The Hyde Park Historical Society History
- The building was constructed in 1893 or 1894 by the Chicago City Street Railway.
- It is believed to be the only building surviving in Chicago that was part of the cable car system.
- Construction of the building, which is rubble stone and not brick in the sections that abut the bank of the Illinois Central tracks, indicates it was built at the time of the embankment’s construction or after it, but not before.
- The building was in place by 1895 because it appears on a map of the area carrying that date.
- It is not entirely clear whether the building was originally used as a waiting room for passengers or as a rest area for employees. Whatever its intended use, within a few years the cable car system was abandoned.

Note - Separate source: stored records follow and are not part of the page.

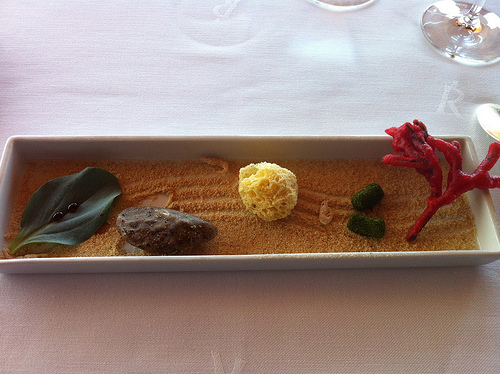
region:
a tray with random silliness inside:
[1, 127, 488, 262]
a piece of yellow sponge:
[229, 161, 300, 228]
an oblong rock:
[110, 210, 225, 248]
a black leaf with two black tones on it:
[20, 167, 127, 254]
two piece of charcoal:
[337, 184, 401, 252]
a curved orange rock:
[195, 152, 238, 184]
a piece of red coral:
[377, 119, 497, 244]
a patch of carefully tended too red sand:
[173, 163, 216, 211]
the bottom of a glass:
[411, 4, 498, 74]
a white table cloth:
[114, 22, 256, 112]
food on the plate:
[2, 144, 471, 244]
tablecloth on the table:
[103, 313, 332, 344]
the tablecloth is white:
[103, 313, 224, 355]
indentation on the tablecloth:
[150, 7, 272, 59]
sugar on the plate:
[227, 222, 267, 239]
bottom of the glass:
[395, 13, 487, 70]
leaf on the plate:
[16, 175, 96, 240]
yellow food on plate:
[212, 132, 293, 228]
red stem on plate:
[400, 130, 481, 239]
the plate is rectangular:
[17, 133, 493, 250]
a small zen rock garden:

- For a time the building served as a terminal and rest stop for the trolley system which replaced the cable cars.
- That use was short lived and the surface rail lines and trolleys had been completely abandoned by 1906.
- Beginning about 1898, through 1952, the building was operated as a short order restaurant by members of the Keller family.
- Later, it was the home of “Steve’s Lunch.” operated by a Steve Megales, a Greek Immigrant.
- By 1974 the lunch room had closed and the building was being used as a storage shed for the two-wheeled carts used for delivering newspapers. The building was clearly headed for ruin.
- The society was officially chartered in January 28, 1977.
- The Society soon purchased the building for approximately $4,000 and leased the land from the Illinois Central Railroad.
- John Vinci, well-known preservationist architect, restored the interior to its original appearance, pot-bellied stove, paneling, and all.